This was no Conn: Keith was a unanimous choice for the Conn Smythe Trophy as playoff MVP. Keith became the fourth skater to log 700-plus minutes in a postseason since 1998, joining L.A's Drew Doughty (2014), Edmonton's Chris Pronger (2006) and Detroit's Nicklas Lidstrom (2002). Throughout the postseason, analysts wondered if Keith could hold up; if Quenneville was wearing him out. Much like the Blackhawks, however, Keith only appeared to get stronger as each series progressed. "I'm just proud to be a part of a group of guys that cares so much and does whatever it takes," Keith said.
Stone-cold Stamkos: Steven Stamkos will no doubt absorb some criticism for his failure to finish in this series. Stamkos finished second in the NHL with 43 goals this season, but he was shut out in the Final and finished with just one assist. It wasn't for lack of chances. Game 6 was emblematic of Stamkos' luck. He hit the crossbar on a wicked shot eight minutes into the first period, and he was stoned on a breakaway when just a little bit of elevation would have given him a goal. Stamkos created plenty of chances, but contrary to what the analytics folks will say, stars have to finish, not just drive possession and scoring chances. It's why they get paid top dollar.
Best quote: "Well, Chicago, that's three Cups in six years. I'd say you have a dynasty." -- NHL commissioner Gary Bettman
What we learned: No matter what you throw at them, be it physical play, speed or psychological games, the Blackhawks never get rattled and they always have an answer. Chicago's depth and experience are unmatched in the NHL. Chicago's skill and style of play are the envy of 29 other teams, and every season adds to the Blackhawks' mystique. What a massive mental and physical hurdle that package presents for opponents when taking on the NHL's top franchise. What a marketing tool Chicago presents for a league still trying to gain a nationwide foothold in the United States.

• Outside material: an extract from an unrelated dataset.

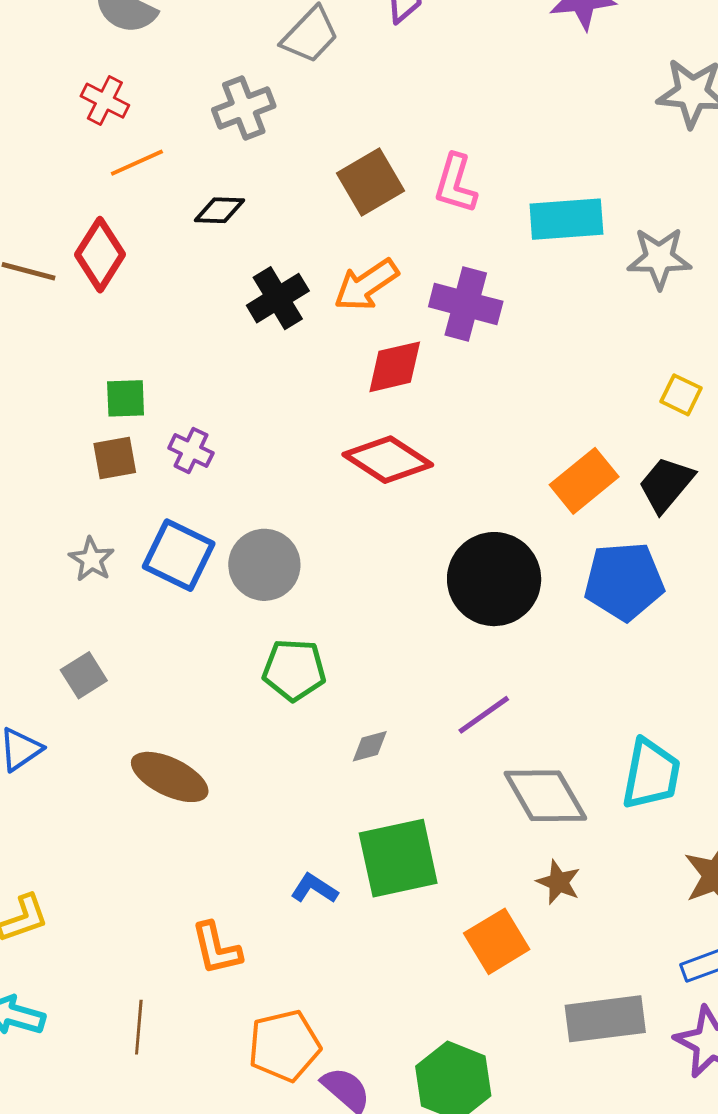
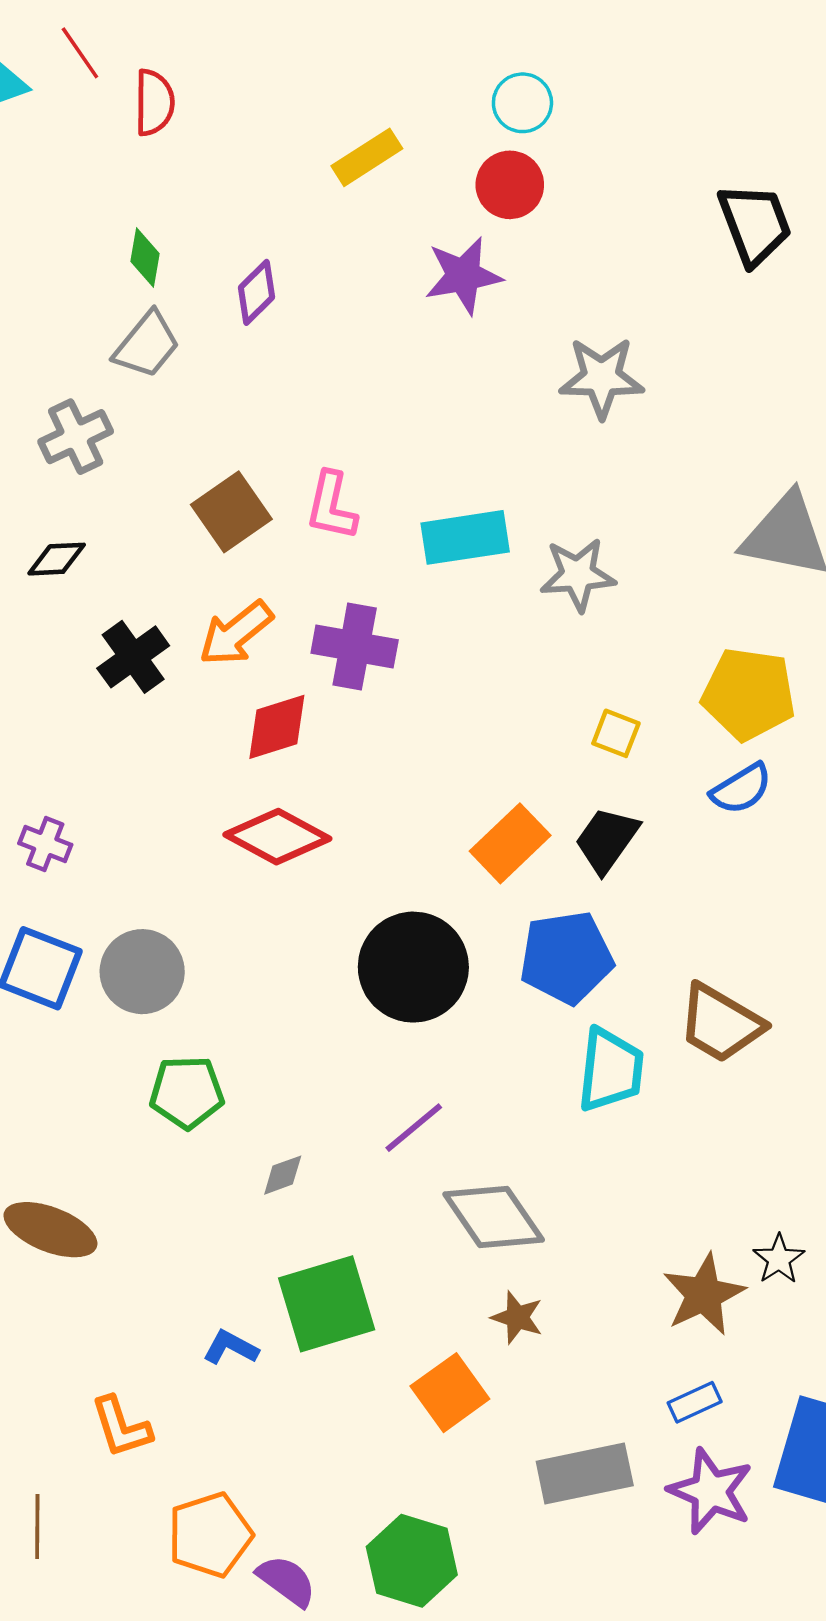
cyan trapezoid: (651, 774) -> (611, 1070), moved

Final thought: During a postgame interview with NBC's Pierre McGuire, Chicago veteran defenseman Brent Seabrook voiced an opinion that went far beyond paying due respect to a defeated opponent. Seabrook cautioned anyone who was listening that, in the next six years, Tampa is going to be doing what Chicago has been doing these last six years. There will be some to holes to fill in free agency this summer and there will be plenty of challengers in the improved Eastern Conference, but the Lightning is the epitome of the direction the NHL game is taking. The Bolts are fast, they're skilled, they're poised, they're dynamic and they are so tantalizingly young. Of Chicago's three Stanley Cups in the past six years, this felt like the biggest test the Blackhawks have faced in the Final. Keep an eye on Tampa.